Aspiring lawyers interested in qualifying in Cyprus, as well as in another country of the European Union (EU) can use Directive 77/249/EEC. This Directive facilitates lawyers to exercise their freedom to provide services and allows them to use their qualification to practice law in other EU countries. Those aiming high may wish to look into qualifying as a barrister in the UK, a qualification that would put them in a more elite group of lawyers.
Cyprus may not be a starting or ending point for those wishing to expand their practice abroad, but it surely may be a ticket to travel to different countries and jurisdictions. Globalization is a characteristic of the world global order and Cyprus is slowly but efficiently experiencing its effect. Therefore, the Cypriot Bar qualification may be a ‘stepping stone for something bigger’, as stated by Ms Constantinidou. The training for the Cyprus Bar is 12 months in total, or 6 months consecutively followed at a later stage by another 6 months. One consideration for trainee lawyers is whether they should do their practice at a private law firm or within the Government at the Attorney General’s Office. After completing their practice, trainee lawyers must pass 10 modules; a minimum of 7 must be passed and 3 can be failed and then re-examined. So, for instance, if only 6 modules are passed, all of the modules have to be re-taken. The exams are in either Greek or Turkish in accordance with the Constitution of Cyprus. Once the exams are passed, the candidate becomes a qualified lawyer. However, Ms Constantinidou mentioned that one can be a qualified lawyer, yet not have a job. And that is when the real struggle begins since Cyprus is going through a phase right now where the jobs are not readily available.

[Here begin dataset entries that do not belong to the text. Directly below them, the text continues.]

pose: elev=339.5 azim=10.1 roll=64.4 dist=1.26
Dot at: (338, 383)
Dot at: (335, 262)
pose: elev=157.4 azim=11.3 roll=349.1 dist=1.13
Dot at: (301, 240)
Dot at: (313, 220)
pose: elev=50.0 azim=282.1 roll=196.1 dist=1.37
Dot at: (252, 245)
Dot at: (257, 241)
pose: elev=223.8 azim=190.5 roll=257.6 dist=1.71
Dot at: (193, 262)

Therefore, one can obtain his or her qualification in Cyprus and work here, or use that qualification as a stepping stone to move to another EU country. In Ms Constantinidou’s opinion, the greatest fear of most trainees is that they might fail. Yet, all we need is to be confident about the area we want to practice in. Passion, moreover, is essential to a legal profession.
Some additional advice that Ms Constantinidou gave at the end, was that extra-curricular activities are important. They give potential employers a better sense who the trainee lawyer is and send the message that he or she is passionate about law and interested in his or her chosen career path.
We are very grateful for this opportunity of meeting (luckily again for someone of us) Ms Diana Constantinidou and being given the opportunity to learn from her insights and ask her questions!